Chinese Nationalist Party (KMT) presidential candidate Hung Hsiu-chu’s (洪秀柱) campaign office yesterday announced the organization of a small group of “young” people to defend and promote her campaign pledges on political talk shows.
Voices of young supporters of Hung have long been underestimated on such shows, the office said.
“These young defenders, who were born in the 1970s and the 1980s, aim to shatter the public’s traditional perception of how the KMT runs an election,” Hung campaign office spokesman Lee Chang-chi (李昶志) told a news conference in Taipei.
Photo: Fang Pin-chao, Taipei Times
Chanting “Chu [Hung] has young people’s backs and young people have hers,” the eight members of the group, clad in different colored shirts, told the news conference that the various colors signified the diversity of opinions of younger generations.
Hung spokesperson Hsu Chiao-hsin (徐巧芯) said that while the group’s members are young, they have experience in public affairs, are extremely eloquent and possess a unique perspective on current politics.
“They are to appear on political talk shows, preferably those deemed as leaning toward the pan-green camp, to advocate for the main principles of Hung’s campaign and to increase her recognition among voters,” Hsu said.
One of the eight, Mao Chia-ching (毛嘉慶) — who is deputy convener of the campaign office’s propaganda department — has a higher profile than the rest of the group because of his link to the recent “rain boots” scandal.
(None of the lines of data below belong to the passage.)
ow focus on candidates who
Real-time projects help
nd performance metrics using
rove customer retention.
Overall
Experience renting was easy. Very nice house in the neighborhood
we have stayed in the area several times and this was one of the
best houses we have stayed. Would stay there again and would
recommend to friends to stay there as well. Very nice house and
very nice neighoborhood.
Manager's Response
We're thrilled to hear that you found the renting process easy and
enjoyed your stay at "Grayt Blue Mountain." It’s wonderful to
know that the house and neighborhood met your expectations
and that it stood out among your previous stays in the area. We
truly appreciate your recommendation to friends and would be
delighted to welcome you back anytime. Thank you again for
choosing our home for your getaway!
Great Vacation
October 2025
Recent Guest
Political pundit Wang Shih-chi (王時齊) has said that Mao asked her to send a pair of name-brand rain boots to Democratic Progressive Party Chairperson Tsai Ing-wen (蔡英文) and to have Tsai photographed in them, in what Wang said was an apparent attempt to set-up the DPP’s presidential candidate.
“The silence of good people will only lead to the rise of the bad. Our society has been permeated with ill rumors that are spread and fabricated to intensify hatred and social divisions. I will not allow Taiwan to be torn like this,” Mao told yesterday’s news conference.
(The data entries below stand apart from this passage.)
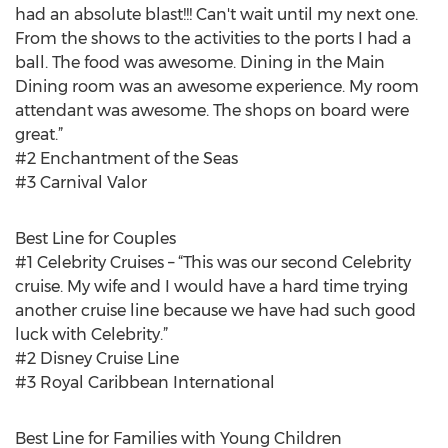
had an absolute blast!!! Can't wait until my next one.
From the shows to the activities to the ports I had a
ball. The food was awesome. Dining in the Main
Dining room was an awesome experience. My room
attendant was awesome. The shops on board were
great.”
#2 Enchantment of the Seas
#3 Carnival Valor
Best Line for Couples
#1 Celebrity Cruises – “This was our second Celebrity
cruise. My wife and I would have a hard time trying
another cruise line because we have had such good
luck with Celebrity.”
#2 Disney Cruise Line
#3 Royal Caribbean International
Best Line for Families with Young Children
Another of the eight, Tang Hui-lin (唐慧琳), a research assistant at the KMT’s National Policy Foundation think tank, said the chaos caused by a media environment monopolized by political commentators was the main reason the group was formed.
“These so-called commentators spread worthless information every day to the public that is nothing but outright nonsense. We, the younger generation, can no longer stomach this phenomenon and have decided to step up,” Tang said.